The U.S. Education Department announced on Wednesday that it is stepping up its investigation of whether some colleges have violated federal law by making it virtually impossible for students to borrow federal loans with the lender of their choice. Speaking to reporters in a telephone conference call, Under Secretary Sara Martinez Tucker revealed that the Department had sent letters to 55 colleges, from a group of 921 that the agency had initially contacted, and 23 lenders with which the schools had exclusive arrangements. All of these schools, which the Department did not identify, did at least $10 million in federal loan volume and most held 95 percent of the funds going to a single letter. The letters request additional information by Nov. 30 on the relationship between the schools and lenders, though Tucker said, "We are not accusing them of anything illegal at this time."

The Department also this week issued final regulations governing the relationships between colleges and federal student loan providers. When they go into effect in July, the new rules will bar colleges from recommending fewer than three lenders to students who must borrow to pay for college, ban college officials from receiving anything more than small gifts from lenders, and provide students with clearer information about their rights under the Federal Family Education Loan (FFEL) program.

Senators Ask for Full Account of 9.5 Percent Funds

Six Democratic Senators sent a letter Thursday asking the Education Department's Inspector General to provide a complete accounting of improper billings that took place under the 9.5 percent student loan loophole.

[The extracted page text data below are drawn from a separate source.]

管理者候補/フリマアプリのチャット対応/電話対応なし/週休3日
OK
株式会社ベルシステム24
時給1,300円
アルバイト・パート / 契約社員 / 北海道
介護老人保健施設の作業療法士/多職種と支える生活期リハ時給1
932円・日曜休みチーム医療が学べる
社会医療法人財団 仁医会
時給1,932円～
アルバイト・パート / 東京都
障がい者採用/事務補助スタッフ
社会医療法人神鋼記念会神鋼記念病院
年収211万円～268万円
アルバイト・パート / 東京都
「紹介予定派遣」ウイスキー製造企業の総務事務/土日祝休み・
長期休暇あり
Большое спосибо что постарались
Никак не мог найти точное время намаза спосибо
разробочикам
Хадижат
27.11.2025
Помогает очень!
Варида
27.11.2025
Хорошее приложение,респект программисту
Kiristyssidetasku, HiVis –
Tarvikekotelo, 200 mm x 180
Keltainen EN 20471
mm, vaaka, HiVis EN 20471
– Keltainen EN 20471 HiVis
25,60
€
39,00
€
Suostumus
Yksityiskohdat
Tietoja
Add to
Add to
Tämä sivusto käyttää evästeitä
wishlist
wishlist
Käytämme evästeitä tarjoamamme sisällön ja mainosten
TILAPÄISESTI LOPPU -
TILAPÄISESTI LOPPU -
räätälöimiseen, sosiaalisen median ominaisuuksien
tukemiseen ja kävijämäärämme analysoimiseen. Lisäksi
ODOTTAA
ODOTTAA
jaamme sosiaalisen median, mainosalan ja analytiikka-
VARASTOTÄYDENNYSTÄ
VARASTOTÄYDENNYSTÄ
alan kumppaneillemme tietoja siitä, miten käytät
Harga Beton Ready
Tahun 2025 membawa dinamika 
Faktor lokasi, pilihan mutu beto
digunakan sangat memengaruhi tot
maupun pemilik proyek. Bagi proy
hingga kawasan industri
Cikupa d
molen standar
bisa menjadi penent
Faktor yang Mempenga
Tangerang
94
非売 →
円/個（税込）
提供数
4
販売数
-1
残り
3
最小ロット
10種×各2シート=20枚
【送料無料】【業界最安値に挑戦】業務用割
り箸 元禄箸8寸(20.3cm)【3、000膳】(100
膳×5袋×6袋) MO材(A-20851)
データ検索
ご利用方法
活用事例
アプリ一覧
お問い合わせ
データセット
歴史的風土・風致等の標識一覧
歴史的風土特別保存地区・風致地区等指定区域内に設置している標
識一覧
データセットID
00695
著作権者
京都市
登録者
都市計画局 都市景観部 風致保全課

The request comes a little over a week after Education Secretary Margaret Spellings admitted to the Washington Post that the Department had no plans to conduct a full audit of how much funds had been wasted. The letter was signed by Sens. Edward M. Kennedy (MA), Barack Obama (IL), Hillary Clinton (NY), Patty Murray (WA), Byron Dorgan (ND) and Barbara Mikulski (MD). "Taxpayers also deserve information on which lenders were involved, what methods, they used to claim these subsidies unfairly, and why the Department allowed the inappropriate subsidies to be paid," the Senators wrote.

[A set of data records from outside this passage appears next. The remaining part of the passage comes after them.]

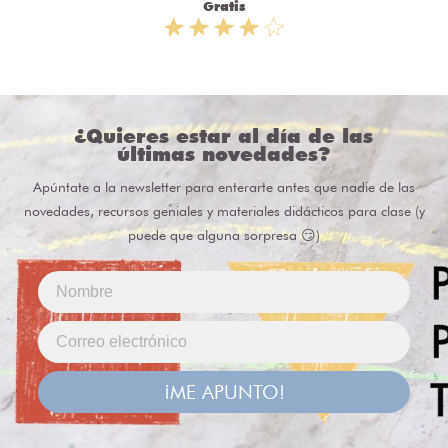
Gratis
¿Quieres estar al día de las
últimas novedades?
Apúntate a la newsletter para enterarte antes que nadie de las
novedades, recursos geniales y materiales didácticos para clase (y
puede que alguna sorpresa 😏)
¡ME APUNTO!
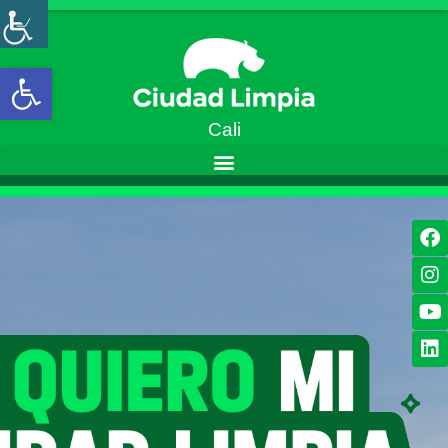
Open toolbar
Cali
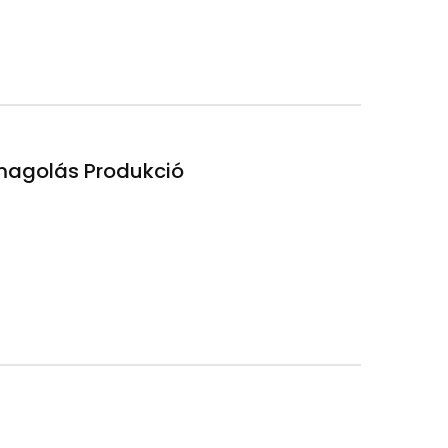
magolás Produkció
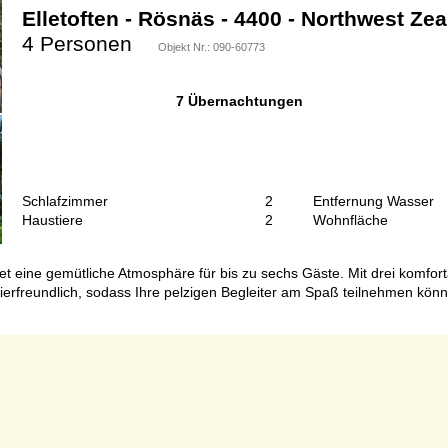
Elletoften - Rösnäs - 4400 - Northwest Ze
4 Personen
Objekt Nr.:
090-60773
7 Übernachtungen
Schlafzimmer
2
Entfernung Wasser
Haustiere
2
Wohnfläche
t eine gemütliche Atmosphäre für bis zu sechs Gäste. Mit drei komfor
ierfreundlich, sodass Ihre pelzigen Begleiter am Spaß teilnehmen könn
Seite 1 von 1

Nineteen University Systems Pledge to Halve Achievement Gaps

Nineteen public college and university systems unveiled an ambitious eight-year plan this week to halve the gaps between the rate at which white and minority and low-income students enroll in and graduate from their colleges. The plan, known as "Access to Success," is a joint effort between the National Association of System Heads, Education Trust and systems from Maryland, California State, the City University of New York, and other organizations. Combined, these 19 systems represent about 2 million students, including one-third of all minority and low-income students enrolled nationwide at public four-year institutions. While each system will come up with its own plan for halving the achievement gap, they will all release uniform data on their progress, making it easier for accountability purposes. "Well keep pressure on ourselves to pull this off. This will not be just another effort that people will have forgotten," Thomas Meredith, commissioner of higher education for the Board of Trustees of State Institutions of Higher Learning in Mississippi, told Inside Higher Ed.

Audit Uncovers Questionable Practices at Iowa Student Loan Agency

Exclusive referrals, ethics violations, and deceptive language in marketing materials were just a few of the questionable practices uncovered by a recent audit of the Iowa Student Loan Liquidity Corporation (ISL). A private non-profit guarantee agency and secondary market started by the state, ISLs revenues increased by more than 200 percent between June 2003 and June 2007, the audit found. At the same time, students in Iowa are among the most indebted in the country. An investigation of agency e-mails by the Des Moines Register uncovered that part of the reason for this debt might stem from aggressive ISL marketing aimed at "hooking" students by convincing them to take on private loans with interests rates that are significantly higher (8.63 percent) than comparable agencies in other states. The e-mails also revealed that ISL had secured exclusive private loan arrangements with 61 percent of Iowa schools. The ISL also set up College Planning Centers to provide "independent" advice to students on how best to finance their education a tactic very similar to call centers run Nelnet, ISLs neighbor to the East, based in Lincoln, Neb.